This weblog put up is co-written with Govind Mohan and Kausik Dhar from Cognizant.
Migrating on-premises knowledge warehouses to the cloud is not considered as an possibility however a necessity for corporations to avoid wasting value and make the most of what the most recent expertise has to supply. Though now we have seen lots of focus towards migrating knowledge from legacy knowledge warehouses to the cloud and a number of instruments to help this initiative, knowledge is simply a part of the journey. Profitable migration of legacy extract, rework, and cargo (ETL) processes that purchase, enrich, and rework the info performs a key position within the success of any end-to-end knowledge warehouse migration to the cloud.
The standard method of manually rewriting a lot of ETL processes to cloud-native applied sciences like AWS Glue is time consuming and might be vulnerable to human error. Cognizant Knowledge & Intelligence Toolkit (CDIT) – ETL Conversion Instrument automates this course of, bringing in additional predictability and accuracy, eliminating the chance related to handbook conversion, and offering quicker time to marketplace for prospects.
Cognizant is an AWS Premier Tier Providers Associate with a number of AWS Competencies. With its industry-based, consultative method, Cognizant helps purchasers envision, construct, and run extra progressive and environment friendly companies.

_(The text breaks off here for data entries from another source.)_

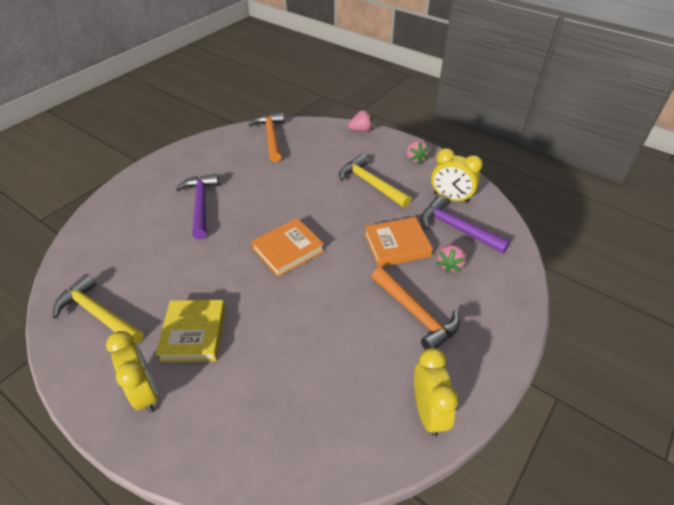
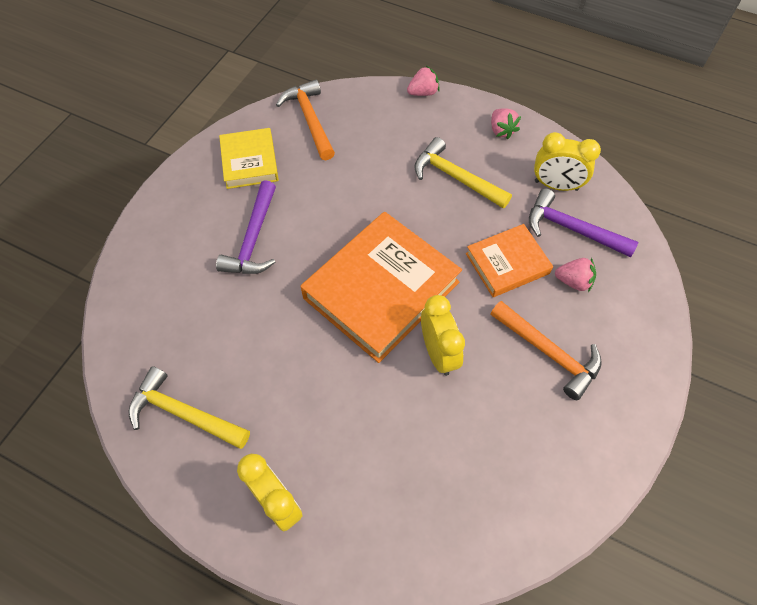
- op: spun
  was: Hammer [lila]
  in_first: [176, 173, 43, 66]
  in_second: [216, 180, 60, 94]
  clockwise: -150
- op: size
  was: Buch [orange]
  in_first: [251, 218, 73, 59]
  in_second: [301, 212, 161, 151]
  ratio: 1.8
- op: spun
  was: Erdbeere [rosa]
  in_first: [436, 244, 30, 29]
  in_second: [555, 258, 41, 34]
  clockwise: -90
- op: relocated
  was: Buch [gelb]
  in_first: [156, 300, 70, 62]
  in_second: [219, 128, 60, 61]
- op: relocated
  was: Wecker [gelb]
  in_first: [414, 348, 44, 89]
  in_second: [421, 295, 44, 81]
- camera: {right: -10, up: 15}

On this put up, we describe how Cognizant’s Knowledge & Intelligence Toolkit (CDIT)- ETL Conversion Instrument may help you routinely convert legacy ETL code to AWS Glue shortly and successfully. We additionally describe the primary steps concerned, the supported options, and their advantages.
Answer overview
Cognizant Knowledge & Intelligence Toolkit (CDIT): ETL Conversion Instrument automates conversion of ETL pipelines and orchestration code from legacy instruments to AWS Glue and AWS Step Features and eliminates the handbook processes concerned in a buyer’s ETL cloud migration journey.
It comes with an intuitive consumer interface (UI). You should utilize these accelerators by choosing the supply and goal ETL device for conversion after which importing an XML file of the ETL mapping to be transformed as enter.
The device additionally helps steady monitoring of the general progress, and alerting mechanisms are in place within the occasion of any failures, errors, or operational points.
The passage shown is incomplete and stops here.